Outline records:

-*-*-

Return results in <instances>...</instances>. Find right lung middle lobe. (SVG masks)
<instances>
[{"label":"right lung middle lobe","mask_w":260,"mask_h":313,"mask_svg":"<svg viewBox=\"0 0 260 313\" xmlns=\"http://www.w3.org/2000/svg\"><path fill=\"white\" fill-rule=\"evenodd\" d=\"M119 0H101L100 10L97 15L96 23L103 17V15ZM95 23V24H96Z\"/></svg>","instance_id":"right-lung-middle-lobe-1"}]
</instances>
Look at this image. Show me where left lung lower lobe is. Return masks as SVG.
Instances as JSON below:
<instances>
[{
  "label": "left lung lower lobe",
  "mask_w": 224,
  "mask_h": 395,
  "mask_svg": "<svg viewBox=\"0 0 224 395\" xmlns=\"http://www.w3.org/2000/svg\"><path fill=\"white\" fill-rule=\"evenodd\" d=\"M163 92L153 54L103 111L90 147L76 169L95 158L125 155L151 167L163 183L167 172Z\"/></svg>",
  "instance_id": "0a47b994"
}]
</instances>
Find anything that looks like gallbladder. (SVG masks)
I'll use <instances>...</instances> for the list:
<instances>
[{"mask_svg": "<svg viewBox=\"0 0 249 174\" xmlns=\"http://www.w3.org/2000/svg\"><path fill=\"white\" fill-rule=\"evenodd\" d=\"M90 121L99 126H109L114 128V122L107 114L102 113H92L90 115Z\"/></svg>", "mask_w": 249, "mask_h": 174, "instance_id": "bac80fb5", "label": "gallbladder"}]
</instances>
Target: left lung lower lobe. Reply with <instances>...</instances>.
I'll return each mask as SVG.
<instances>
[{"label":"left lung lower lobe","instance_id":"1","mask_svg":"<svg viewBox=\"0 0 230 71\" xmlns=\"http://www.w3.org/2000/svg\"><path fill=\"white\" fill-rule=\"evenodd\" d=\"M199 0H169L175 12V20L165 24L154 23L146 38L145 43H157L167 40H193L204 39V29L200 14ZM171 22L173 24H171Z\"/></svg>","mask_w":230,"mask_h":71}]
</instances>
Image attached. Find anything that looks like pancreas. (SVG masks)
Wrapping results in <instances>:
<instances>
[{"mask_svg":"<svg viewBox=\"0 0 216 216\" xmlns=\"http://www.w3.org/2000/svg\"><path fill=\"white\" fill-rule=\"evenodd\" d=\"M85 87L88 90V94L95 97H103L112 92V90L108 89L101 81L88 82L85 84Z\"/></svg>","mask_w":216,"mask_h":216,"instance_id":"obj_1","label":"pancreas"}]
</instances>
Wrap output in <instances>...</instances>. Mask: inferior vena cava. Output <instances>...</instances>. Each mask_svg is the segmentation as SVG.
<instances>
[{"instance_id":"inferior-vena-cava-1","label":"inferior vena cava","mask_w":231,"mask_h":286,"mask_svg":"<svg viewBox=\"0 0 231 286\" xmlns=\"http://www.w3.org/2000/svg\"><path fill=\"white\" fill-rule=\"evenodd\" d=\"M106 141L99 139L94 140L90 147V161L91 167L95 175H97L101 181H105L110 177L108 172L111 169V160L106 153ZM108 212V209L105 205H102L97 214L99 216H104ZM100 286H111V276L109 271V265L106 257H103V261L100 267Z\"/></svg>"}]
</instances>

-*-*-

Rewrite the records, replacing "looks like" with "resembles" wherever it occurs and leaving everything else untouched.

● **Exercise answer**
Return results in <instances>...</instances>. Find right lung middle lobe. (SVG masks)
<instances>
[{"label":"right lung middle lobe","mask_w":260,"mask_h":313,"mask_svg":"<svg viewBox=\"0 0 260 313\" xmlns=\"http://www.w3.org/2000/svg\"><path fill=\"white\" fill-rule=\"evenodd\" d=\"M119 0H101L100 10L97 15L96 23L103 17V15ZM95 23V24H96Z\"/></svg>","instance_id":"right-lung-middle-lobe-1"}]
</instances>
Look at this image. Show me where left lung lower lobe is. Return masks as SVG.
Instances as JSON below:
<instances>
[{
  "label": "left lung lower lobe",
  "mask_w": 224,
  "mask_h": 395,
  "mask_svg": "<svg viewBox=\"0 0 224 395\" xmlns=\"http://www.w3.org/2000/svg\"><path fill=\"white\" fill-rule=\"evenodd\" d=\"M163 92L153 54L103 111L90 147L76 169L95 158L125 155L151 167L163 183L167 172Z\"/></svg>",
  "instance_id": "0a47b994"
}]
</instances>
Find anything that resembles gallbladder. (SVG masks)
I'll use <instances>...</instances> for the list:
<instances>
[{"mask_svg": "<svg viewBox=\"0 0 249 174\" xmlns=\"http://www.w3.org/2000/svg\"><path fill=\"white\" fill-rule=\"evenodd\" d=\"M90 121L99 126H109L114 128V122L107 114L102 113H92L90 115Z\"/></svg>", "mask_w": 249, "mask_h": 174, "instance_id": "bac80fb5", "label": "gallbladder"}]
</instances>
Target: left lung lower lobe. Reply with <instances>...</instances>.
I'll return each mask as SVG.
<instances>
[{"label":"left lung lower lobe","instance_id":"1","mask_svg":"<svg viewBox=\"0 0 230 71\" xmlns=\"http://www.w3.org/2000/svg\"><path fill=\"white\" fill-rule=\"evenodd\" d=\"M199 0H169L175 12V20L165 24L154 23L146 38L145 43H157L167 40H193L204 39V29L200 14ZM171 22L173 24H171Z\"/></svg>","mask_w":230,"mask_h":71}]
</instances>
Image attached. Find anything that resembles pancreas. (SVG masks)
Wrapping results in <instances>:
<instances>
[{"mask_svg":"<svg viewBox=\"0 0 216 216\" xmlns=\"http://www.w3.org/2000/svg\"><path fill=\"white\" fill-rule=\"evenodd\" d=\"M85 87L88 90V94L95 97H103L112 92V90L108 89L101 81L88 82L85 84Z\"/></svg>","mask_w":216,"mask_h":216,"instance_id":"obj_1","label":"pancreas"}]
</instances>
Wrap output in <instances>...</instances>. Mask: inferior vena cava. Output <instances>...</instances>. Each mask_svg is the segmentation as SVG.
<instances>
[{"instance_id":"inferior-vena-cava-1","label":"inferior vena cava","mask_w":231,"mask_h":286,"mask_svg":"<svg viewBox=\"0 0 231 286\" xmlns=\"http://www.w3.org/2000/svg\"><path fill=\"white\" fill-rule=\"evenodd\" d=\"M106 141L99 139L94 140L90 147V161L91 167L95 175H97L101 181H105L110 177L108 172L111 169V160L106 153ZM108 212V209L105 205H102L97 214L99 216H104ZM100 286H111V276L109 271V265L106 257H103V261L100 267Z\"/></svg>"}]
</instances>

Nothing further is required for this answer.